# What are the mole fractions of each component in a mixture of 15.08 g of #O_2#, 8.17 g of #N_2#, and 2.64 g of #H_2#? What is the partial pressure in atm of each component of this mix ture if it is held in a 15.50-L vessel at 15°C?

##### 1 Answer

#### Answer:

Here's what I got.

#### Explanation:

In order to be able to calculate the **mole fraction** of each component in the mixture, you will have to convert the masses given to you to *moles*.
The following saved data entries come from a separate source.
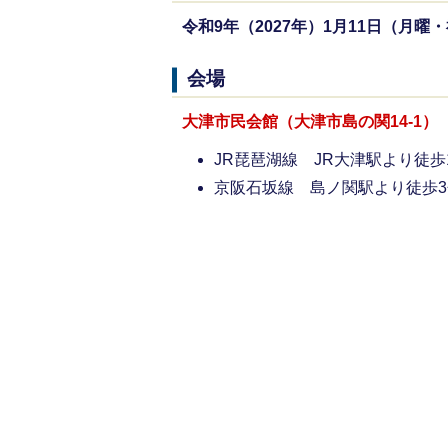
令和9年（2027年）1月11日（月曜
会場
大津市民会館（大津市島の関14-1）
JR琵琶湖線 JR大津駅より徒歩
京阪石坂線 島ノ関駅より徒歩3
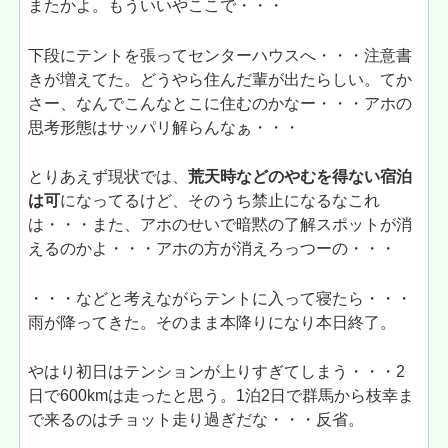
またかよ。もういいやここで・・・
下段にテントを張ってセンターハウスへ・・・注意書
きが増えてた。どうやら住んだ輩が出たらしい。てか
さー、なんでこんなとこに住むのかなー・・・アホの
思考形態はサッパリ解らんなぁ・・・
とりあえず現状では、
荒天時などのやむを得ない宿泊
は可
になってるけど、そのうち禁止になるなこれ
は・・・また、アホのせいで暗黙の了解スポットが消
えるのかよ・・・アホの方が消えろっつーの・・・
・・・などと考えながらテントに入って寝たら・・・
雨が降ってきた。そのまま本降りになり本日終了。
やはり初日はテンションが上りすぎてしまう・・・2
日で600kmは走ったと思う。1泊2日で群馬から枝幸ま
で来るのはチョット走り過ぎだな・・・反省。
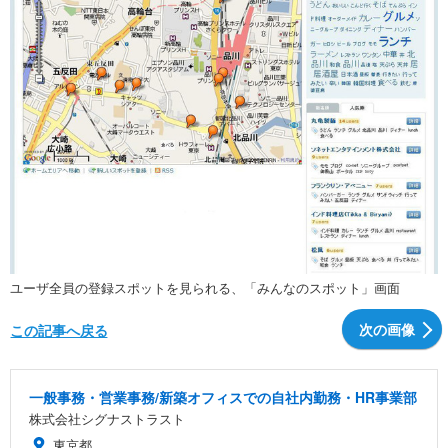
ユーザ全員の登録スポットを見られる、「みんなのスポット」画面
次の画像
この記事へ戻る
一般事務・営業事務/新築オフィスでの自社内勤務・HR事業部
株式会社シグナストラスト
東京都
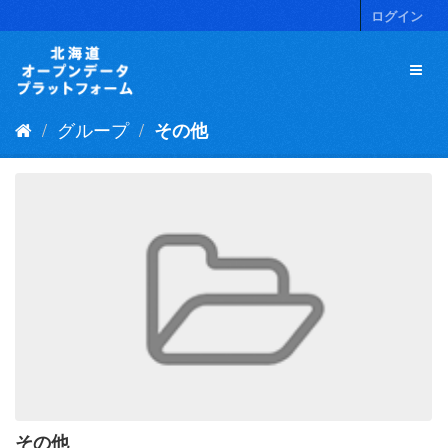
ス
ログイン
キ
ッ
プ
し
て
グループ
その他
内
容
へ
その他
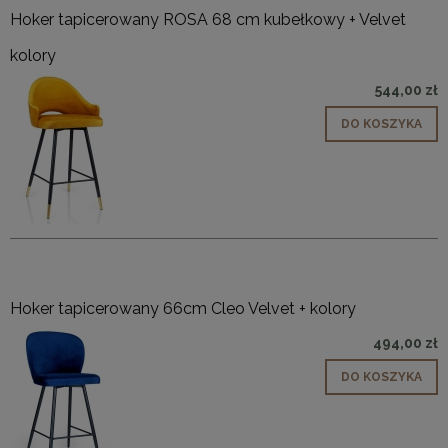
Hoker tapicerowany ROSA 68 cm kubełkowy + Velvet
kolory
544,00 zł
DO KOSZYKA
Hoker tapicerowany 66cm Cleo Velvet + kolory
494,00 zł
DO KOSZYKA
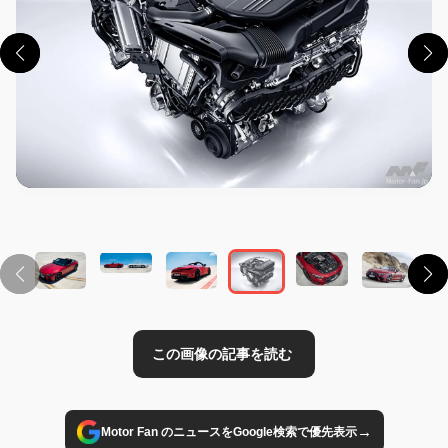
この画像の記事を読む
→
Motor Fan のニュースをGoogle検索で優先表示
To do that, use the **molar mass** of oxygen gas, nitrogen gas, and hydrogen gas, respectively

#15.08 color(red)(cancel(color(black)("g"))) * "1 mole O"_2/(31.9988color(red)(cancel(color(black)("g")))) = "0.47127 moles O"_2#

#8.17 color(red)(cancel(color(black)("g"))) * "1 mole N"_2/(28.0134color(red)(cancel(color(black)("g")))) = "0.29165 moles N"_2#

#2.64color(red)(cancel(color(black)("g"))) * "1 mole H"_2/(2.0159color(red)(cancel(color(black)("g")))) = "1.3096 moles H"_2#

The **total number of moles** present in the mixture will be

#n_"total" = n_(O_2) + n_(N_2) + n_(H_2)#

#n_"total" = 0.47127 + 0.29165 + 1.3096 = "2.0725 moles"#

So, to get the mole fraction of a component

#color(blue)(chi_i = n_i/n_"total")#

You will have

#chi_(O_2) = (0.47127 color(red)(cancel(color(black)("moles"))))/(2.0725color(red)(cancel(color(black)("moles")))) = color(green)(0.227)#

#chi_(N_2) = (0.29165color(red)(cancel(color(black)("moles"))))/(2.0725color(red)(cancel(color(black)("moles")))) = color(green)(0.141)#

#chi_(H_2) = (1.3096color(red)(cancel(color(black)("moles"))))/(2.0725color(red)(cancel(color(black)("moles")))) = color(green)(0.632)#

Now, you *could* calculate the partial pressure of each gas by using the **ideal gas law** equation *three times*, once for every gas.

#color(blue)(PV = nRT)#

However, a simpler approach would be to use the ideal gas law equation *once* to find the **total pressure** exerted by the mixture, then use the mole fractions of the gases to find their respective partial pressure - think **Raoult's Law**.

So, the pressure exerted by the mixture will be

#P_"total" = (n_"total" * RT)/V#

#P_"total" = (2.0725 color(red)(cancel(color(black)("moles"))) * 0.0821("atm" * color(red)(cancel(color(black)("L"))))/(color(red)(cancel(color(black)("mol"))) * color(red)(cancel(color(black)("K")))) * (273.15 + 15)color(red)(cancel(color(black)("K"))))/(15.50color(red)(cancel(color(black)("L"))))#

#P_"total" = "3.163 atm"#

The partial pressure of each gas

#color(blue)(P_i = chi_i xx P_"total")#

Plug in your values to get

#P_(O_2) = 0.227 * "3.163 atm" = color(green)("0.718 atm")#

#P_(N_2) = 0.141 * "3.163 atm" = color(green)("0.446 atm")#

#P_(H_2) = 0.632 * "3.163 atm" ~~ color(green)("2.00 atm")#

All the answers are rounded to three sig figs.